Наступают времена, когда одновременно с полуденным солнцем в небе видны сотни звезд. Потом тысячи звезд, потом солнце уже не тускнеет… и тут по-настоящему наступает Тьма. Большие растения к тому времени давно погибли, и пыль их спор лежит глубоко под снегом. Мелкие животные кончили тем же. Подветренная сторона сугробов укрыта накипью мошек, и случайные искорки мелькают среди обнаженных скелетов. Призраки мертвых, как писали наблюдатели-классики; последняя атака бактерий-стервятников, как открыли естествоиспытатели более поздних эпох. Но на поверхности еще остаются живые разумные существа. Некоторые – те, которым после резни более сильные племена (или нации) помешали войти в глубинные убежища. Другие – жертвы наводнений и землетрясений, уничтоживших глубины их предков. В старые времена был только один способ узнать, что же такое на самом деле Тьма: застряв на поверхности, попытаться достичь призрачного бессмертия, записав, что видишь, и сохранив запись так надежно, чтобы она пережила пожары Нового Солнца. Иногда эти застрявшие переживали год или даже два ухода во Тьму – либо из-за необычайных обстоятельств, либо за счет тщательного планирования и желания увидеть сердце Тьмы. Один философ прожил так долго, что его слова были приняты за безумие или метафору теми, кто нашел их вырезанными в камне над своей глубиной: «и сухой воздух обращается в иней».

В одном соглашались пропагандисты и Короны, и Тифштадта: эта Тьма будет отлична от всех, что были раньше. Она – первая, которая подвергнется штурму науки, служащей войне. Когда миллионы граждан отступили в тихие гавани тысяч глубин, армии обеих сторон продолжали драться. Часто бои шли в открытых траншеях, согретых огнями паровиков. Но решающее происходило под землей, где прокапывались туннели, идущие глубоко под линией фронта в обе стороны. Там, где они сталкивались, вскипали свирепые битвы пулеметов и отравляющих газов. Если же туннели не пересекались, они тянулись через меловые скалы Восточного Фронта, ярд за ярдом, день за днем долго еще после того, как кончались битвы на поверхности.

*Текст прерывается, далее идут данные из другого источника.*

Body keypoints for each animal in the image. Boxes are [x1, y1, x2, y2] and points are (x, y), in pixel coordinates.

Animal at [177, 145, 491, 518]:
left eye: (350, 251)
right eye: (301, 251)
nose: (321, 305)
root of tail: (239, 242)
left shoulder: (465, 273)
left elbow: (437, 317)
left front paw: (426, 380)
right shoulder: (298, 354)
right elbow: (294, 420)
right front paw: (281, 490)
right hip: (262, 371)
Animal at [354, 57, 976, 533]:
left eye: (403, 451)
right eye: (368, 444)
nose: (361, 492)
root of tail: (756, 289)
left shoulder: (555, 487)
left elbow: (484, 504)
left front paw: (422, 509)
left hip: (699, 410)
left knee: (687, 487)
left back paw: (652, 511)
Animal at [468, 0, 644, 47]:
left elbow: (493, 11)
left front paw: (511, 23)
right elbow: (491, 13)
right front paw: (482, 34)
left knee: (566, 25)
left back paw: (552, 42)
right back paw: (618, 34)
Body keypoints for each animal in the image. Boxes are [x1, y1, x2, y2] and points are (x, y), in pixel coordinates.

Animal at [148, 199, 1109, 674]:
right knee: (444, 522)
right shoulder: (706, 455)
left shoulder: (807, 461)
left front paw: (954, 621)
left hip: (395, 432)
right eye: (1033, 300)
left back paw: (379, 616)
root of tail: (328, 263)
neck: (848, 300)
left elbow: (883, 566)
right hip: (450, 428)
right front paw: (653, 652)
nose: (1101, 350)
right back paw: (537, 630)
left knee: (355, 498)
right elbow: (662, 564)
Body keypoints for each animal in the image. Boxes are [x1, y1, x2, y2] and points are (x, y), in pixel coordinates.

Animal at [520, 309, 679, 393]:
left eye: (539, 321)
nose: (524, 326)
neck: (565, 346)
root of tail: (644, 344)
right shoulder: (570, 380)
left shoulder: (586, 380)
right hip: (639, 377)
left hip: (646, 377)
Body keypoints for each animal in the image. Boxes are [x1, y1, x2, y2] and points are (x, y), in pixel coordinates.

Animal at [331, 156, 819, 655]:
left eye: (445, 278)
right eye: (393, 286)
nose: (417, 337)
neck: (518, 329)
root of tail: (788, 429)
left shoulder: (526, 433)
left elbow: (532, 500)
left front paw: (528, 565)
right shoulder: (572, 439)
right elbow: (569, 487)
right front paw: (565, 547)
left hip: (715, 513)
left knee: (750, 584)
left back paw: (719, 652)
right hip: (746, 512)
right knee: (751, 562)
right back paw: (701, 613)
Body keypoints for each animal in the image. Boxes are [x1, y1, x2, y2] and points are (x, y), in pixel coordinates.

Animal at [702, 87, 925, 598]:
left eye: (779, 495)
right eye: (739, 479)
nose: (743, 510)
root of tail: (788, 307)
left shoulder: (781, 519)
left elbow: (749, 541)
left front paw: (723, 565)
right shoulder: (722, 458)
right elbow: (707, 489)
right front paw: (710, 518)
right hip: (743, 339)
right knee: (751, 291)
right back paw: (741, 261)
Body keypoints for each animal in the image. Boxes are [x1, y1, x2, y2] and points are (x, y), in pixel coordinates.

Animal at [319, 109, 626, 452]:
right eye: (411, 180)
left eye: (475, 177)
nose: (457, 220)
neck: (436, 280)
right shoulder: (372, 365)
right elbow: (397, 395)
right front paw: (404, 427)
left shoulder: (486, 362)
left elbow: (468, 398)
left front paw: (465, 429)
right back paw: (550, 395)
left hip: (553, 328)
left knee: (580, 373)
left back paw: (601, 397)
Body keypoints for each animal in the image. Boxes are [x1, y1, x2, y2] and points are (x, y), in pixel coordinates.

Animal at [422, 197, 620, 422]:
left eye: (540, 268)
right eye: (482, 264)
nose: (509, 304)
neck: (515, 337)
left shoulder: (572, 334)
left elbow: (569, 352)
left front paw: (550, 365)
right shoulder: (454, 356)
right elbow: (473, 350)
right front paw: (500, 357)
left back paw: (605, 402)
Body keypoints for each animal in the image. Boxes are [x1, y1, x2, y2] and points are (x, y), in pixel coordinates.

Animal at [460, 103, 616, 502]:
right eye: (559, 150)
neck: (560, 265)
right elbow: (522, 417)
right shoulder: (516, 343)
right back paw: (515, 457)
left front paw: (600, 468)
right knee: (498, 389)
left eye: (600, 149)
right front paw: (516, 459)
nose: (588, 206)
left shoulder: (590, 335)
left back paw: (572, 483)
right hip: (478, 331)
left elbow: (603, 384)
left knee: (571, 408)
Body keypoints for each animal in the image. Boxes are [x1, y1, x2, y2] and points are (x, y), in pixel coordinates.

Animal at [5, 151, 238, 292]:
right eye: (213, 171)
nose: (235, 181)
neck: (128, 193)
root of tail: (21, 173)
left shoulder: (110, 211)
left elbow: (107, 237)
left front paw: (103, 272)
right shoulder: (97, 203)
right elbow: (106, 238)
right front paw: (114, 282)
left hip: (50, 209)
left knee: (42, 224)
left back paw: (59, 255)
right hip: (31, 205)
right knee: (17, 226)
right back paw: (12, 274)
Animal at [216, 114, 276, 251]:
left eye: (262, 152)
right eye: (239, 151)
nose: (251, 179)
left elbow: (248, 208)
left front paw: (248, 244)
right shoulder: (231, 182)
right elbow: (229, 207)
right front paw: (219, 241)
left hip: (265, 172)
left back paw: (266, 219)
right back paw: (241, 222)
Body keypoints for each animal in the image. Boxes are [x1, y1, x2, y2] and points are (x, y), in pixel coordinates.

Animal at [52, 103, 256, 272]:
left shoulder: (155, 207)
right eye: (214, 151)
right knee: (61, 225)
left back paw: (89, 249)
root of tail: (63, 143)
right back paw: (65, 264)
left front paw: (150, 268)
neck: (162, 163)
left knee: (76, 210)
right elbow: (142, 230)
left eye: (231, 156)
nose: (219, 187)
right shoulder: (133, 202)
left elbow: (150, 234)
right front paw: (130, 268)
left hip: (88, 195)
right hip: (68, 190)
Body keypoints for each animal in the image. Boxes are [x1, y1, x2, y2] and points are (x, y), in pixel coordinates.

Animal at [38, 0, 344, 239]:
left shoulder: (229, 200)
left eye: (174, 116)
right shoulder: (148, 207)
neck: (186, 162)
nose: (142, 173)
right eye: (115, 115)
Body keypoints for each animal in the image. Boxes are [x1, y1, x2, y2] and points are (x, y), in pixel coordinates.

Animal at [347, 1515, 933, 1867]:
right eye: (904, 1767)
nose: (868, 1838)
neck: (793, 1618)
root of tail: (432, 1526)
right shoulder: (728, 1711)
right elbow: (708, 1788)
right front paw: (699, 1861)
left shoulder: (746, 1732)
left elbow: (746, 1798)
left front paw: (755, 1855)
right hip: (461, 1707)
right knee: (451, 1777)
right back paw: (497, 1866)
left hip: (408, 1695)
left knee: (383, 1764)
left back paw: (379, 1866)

Через пять лет после начала Тьмы только техническая элита, быть может, тысяч десять со стороны Короны все еще вели кампанию под Востоком. Даже на этой глубине температуры держались ниже точки замерзания. Свежий воздух циркулировал по заселенным туннелям, разгоняемый вентиляторами. Скоро закроются льдом последние воздушные колодцы.

– Мы уже десять дней не слышим у тиферов никакого движения. Команда копателей не перестает себя поздравлять.

Генерал Гринвел сунул в пасть ароматическую палочку и громко захрустел. Шеф разведки Аккорда никогда не слыл большим дипломатом, а за последние дни стал заметно более несносен. Он был старый коббер, и хотя в Ставке условия были самые благоприятные для тех, кто еще оставался в мире, даже они подошли к экстремальной фазе. В бункерах возле Королевской Глубины оставалось в сознании, быть может, сотрудников пятьдесят. И с каждым часом воздух, казалось, становился чуть более спертым. Гринвел оставил свою внушительную библиотеку около года назад. Теперь его кабинетом была щель двадцать на десять на четыре фута в мертвой зоне над спальней. Стены были увешаны картами, стол завален телетайпными лентами с поверхности. В течение предыдущего года специалисты Короны по радиосвязи экспериментировали со все более и более мощными передатчиками, и была какая-то надежда, что перед концом радиосвязь еще появится. Но нет – пока что оставался только телеграф и радиосвязь в пределах прямой видимости. Гринвел посмотрел на визор – наверняка последний в Ставке на ближайшие двести лет.